Data for review:
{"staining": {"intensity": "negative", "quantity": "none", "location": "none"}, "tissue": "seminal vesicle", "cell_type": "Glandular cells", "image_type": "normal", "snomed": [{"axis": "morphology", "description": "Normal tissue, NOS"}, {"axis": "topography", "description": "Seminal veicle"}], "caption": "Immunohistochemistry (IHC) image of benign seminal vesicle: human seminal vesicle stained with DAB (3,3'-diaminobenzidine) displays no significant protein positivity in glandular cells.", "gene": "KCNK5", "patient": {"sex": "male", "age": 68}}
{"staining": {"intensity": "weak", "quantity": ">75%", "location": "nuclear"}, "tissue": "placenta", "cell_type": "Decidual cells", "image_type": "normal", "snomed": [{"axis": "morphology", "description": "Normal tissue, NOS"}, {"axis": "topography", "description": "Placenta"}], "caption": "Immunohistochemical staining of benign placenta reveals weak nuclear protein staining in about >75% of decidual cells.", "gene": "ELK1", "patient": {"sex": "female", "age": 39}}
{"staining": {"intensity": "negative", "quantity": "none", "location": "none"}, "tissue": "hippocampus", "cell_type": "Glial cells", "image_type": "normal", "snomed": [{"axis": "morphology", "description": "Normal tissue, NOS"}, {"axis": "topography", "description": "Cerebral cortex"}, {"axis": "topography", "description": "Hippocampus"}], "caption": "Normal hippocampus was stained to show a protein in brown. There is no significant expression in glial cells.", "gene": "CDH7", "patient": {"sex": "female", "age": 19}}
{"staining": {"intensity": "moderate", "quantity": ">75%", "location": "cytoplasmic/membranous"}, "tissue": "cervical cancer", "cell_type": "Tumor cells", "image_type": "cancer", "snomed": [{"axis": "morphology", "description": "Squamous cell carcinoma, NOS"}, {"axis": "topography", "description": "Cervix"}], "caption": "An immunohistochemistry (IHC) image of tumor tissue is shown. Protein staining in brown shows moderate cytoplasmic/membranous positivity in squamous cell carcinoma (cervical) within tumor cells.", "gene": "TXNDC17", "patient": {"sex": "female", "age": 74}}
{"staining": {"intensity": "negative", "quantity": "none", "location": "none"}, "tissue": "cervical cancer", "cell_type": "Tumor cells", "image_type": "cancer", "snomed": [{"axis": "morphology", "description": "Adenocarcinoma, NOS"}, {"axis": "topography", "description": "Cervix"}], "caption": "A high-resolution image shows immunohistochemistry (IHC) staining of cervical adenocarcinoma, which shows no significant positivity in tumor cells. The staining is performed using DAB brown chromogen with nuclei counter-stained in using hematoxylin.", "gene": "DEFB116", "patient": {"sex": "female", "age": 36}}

Your goal: Only the lines from the start of the listing through the line with "hippocampus was stained" should be repeated, each exactly as it stands.

Result:
{"staining": {"intensity": "negative", "quantity": "none", "location": "none"}, "tissue": "seminal vesicle", "cell_type": "Glandular cells", "image_type": "normal", "snomed": [{"axis": "morphology", "description": "Normal tissue, NOS"}, {"axis": "topography", "description": "Seminal veicle"}], "caption": "Immunohistochemistry (IHC) image of benign seminal vesicle: human seminal vesicle stained with DAB (3,3'-diaminobenzidine) displays no significant protein positivity in glandular cells.", "gene": "KCNK5", "patient": {"sex": "male", "age": 68}}
{"staining": {"intensity": "weak", "quantity": ">75%", "location": "nuclear"}, "tissue": "placenta", "cell_type": "Decidual cells", "image_type": "normal", "snomed": [{"axis": "morphology", "description": "Normal tissue, NOS"}, {"axis": "topography", "description": "Placenta"}], "caption": "Immunohistochemical staining of benign placenta reveals weak nuclear protein staining in about >75% of decidual cells.", "gene": "ELK1", "patient": {"sex": "female", "age": 39}}
{"staining": {"intensity": "negative", "quantity": "none", "location": "none"}, "tissue": "hippocampus", "cell_type": "Glial cells", "image_type": "normal", "snomed": [{"axis": "morphology", "description": "Normal tissue, NOS"}, {"axis": "topography", "description": "Cerebral cortex"}, {"axis": "topography", "description": "Hippocampus"}], "caption": "Normal hippocampus was stained to show a protein in brown. There is no significant expression in glial cells.", "gene": "CDH7", "patient": {"sex": "female", "age": 19}}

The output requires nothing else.